A Cultura em Movimento em Arroio Grande: Anelize Carriconde apresenta balanço das ações 

A secretária de Cultura de Arroio Grande, Anelize Carriconde. (Foto: Rafael Viana/JTR)

Os trabalhadores envolvidos com a cultura, foram diretamente afetados pela pandemia. Durante esse período considerado atípico, a Secretaria Municipal de Cultura de Arroio Grande garantiu a execução de políticas públicas que viabilizassem recursos para a manutenção desses trabalhadores.

A secretária responsável pela pasta, Anelize Carriconde, ressalta em entrevista as ações que foram desenvolvidas ao longo desse ano no município. Ativista cultural e com uma trajetória envolvida com a causa, ela assumiu a Secretaria Municipal de Cultura ainda na gestão anterior, com o objetivo de pluralizar o cenário cultural arroio-grandense.

Para isso, busca colocar em prática sua experiência política e de gestão. Ao recordar o início do trabalho, a secretaria destaca que um dos pontos iniciais das ações foi voltado para transformar a visão em relação aos movimentos culturais mais latentes no município, como o Carnaval e o Acampamento Farroupilha.

De acordo com Anelize, essa mudança de visão diz respeito a não resumir esses movimentos somente aos eventos, mas sim buscar as mais diversas manifestações que os cercam.
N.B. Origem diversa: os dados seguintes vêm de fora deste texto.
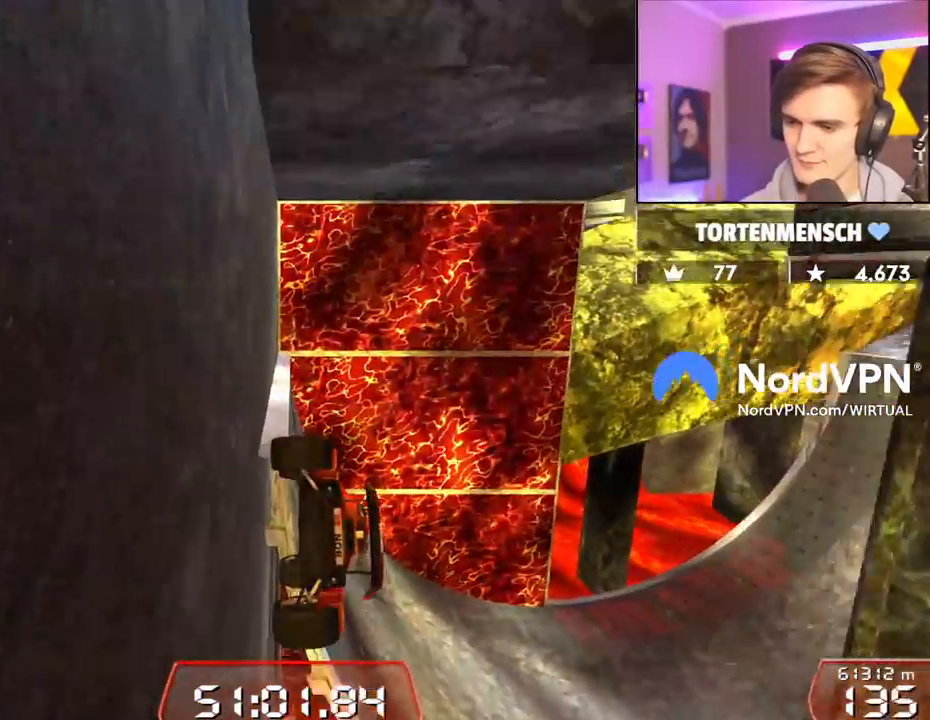
{"keys": ["up"], "events": [[400, "left", "up"]]}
Ela relata que o cenário pandêmico foi um grande desafio. No entanto, o período facilitou o diálogo no sentido de reorganizar e promover os rumos da cultura no município, sendo realizada, ao longo desse ano, as pré-conferências que culminaram com a Conferência Municipal de Cultura, reunindo diversos agentes culturais dos mais variados segmentos.
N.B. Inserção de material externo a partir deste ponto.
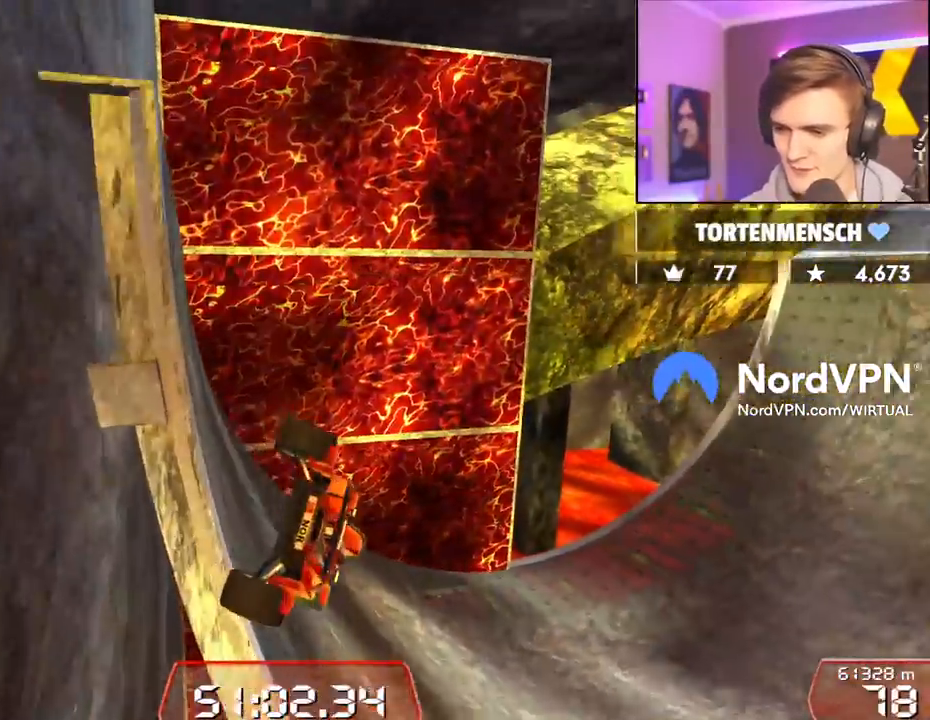
{"keys": ["left", "up"], "events": [[267, "left", "down"]]}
Um dos pontos evidenciados durante a conferência, de acordo com a secretária, foi a falta de formação de produtores para gerenciar e profissionalizar as áreas culturais. Baseada nessa necessidade, a secretaria já busca ações que viabilizem a formação de técnicos, diretores de palco e demais profissionais. 

Anelize considera que, durante a pandemia, a Lei Aldir Blanc foi um divisor de águas, o que exigiu uma estruturação da Secretaria no sentido de aplicar os recursos oriundos da lei em sua totalidade, missão concluída com êxito através dos projetos e editais lançados no município.

Dessa forma, a equipe de trabalho se empenhou em captar recursos, sempre garantindo a diversidade cultural, um dos fundamentos do trabalho implementado pela gestão. “Acredito que os artistas devem ser reconhecidos, acima de tudo, como trabalhadores. Para isso, é fundamental defendermos o fortalecimento das entidades, buscando a manutenção da cultura em movimento em suas mais diversas manifestações”, afirma Anelize.

Além dos recursos oriundos da lei, o município proporcionou o fomento de R$ 60 mil, com recursos próprios, que foram destinados para a realização de diversos projetos culturais através de editais, e ainda receberá R$ 30 mil do Estado, e mais R$ 15 mil em contrapartida do município para edital que será lançado na Feira do Livro.

A participação em editais foi uma prática nova para os artistas. Para isso, a equipe da Secretaria de Cultura buscou dar o suporte e orientação necessária para os trabalhadores terem acesso aos recursos, sendo criado o Cadastro dos Trabalhadores da Cultura, que busca mapear os profissionais e os segmentos culturais no município. Tal organização reflete-se na facilidade ao acesso aos recursos da esfera Estadual.

Mesmo sendo uma Secretaria de pequeno porte, o trabalho efetivo consegue estabelecer boas parcerias, buscando a criação de ambientes para o crescimento dos movimentos, com destaque para a programação recentemente realizada da Semana da Consciência Negra e ações que envolvem a comunidade LGBTQIA+, que se organizam independente de questões políticas.

A Secretaria também buscou investimentos estruturais nos espaços físicos utilizados para ações culturais, como no caso do Centro de Cultura Basílio Conceição, Museu Municipal e Biblioteca Pública. As ações são sempre realizadas baseadas nas demandas da classe artística. 

“Precisamos crescer e evoluir, mas queremos fazer isso juntos, com planejamento e organização da sociedade civil buscando a inserção e a ocupação dos espaços”, declara Anelize.

Um dos assuntos pautados pela titular da Cultura foi o cancelamento dos desfiles e do concurso das escolas de samba para o Carnaval de 2022. A decisão, tomada junto aos órgãos de saúde e agremiações carnavalescas, está baseada na insegurança sanitária e pela falta de tempo hábil para a organização das Escolas de Samba.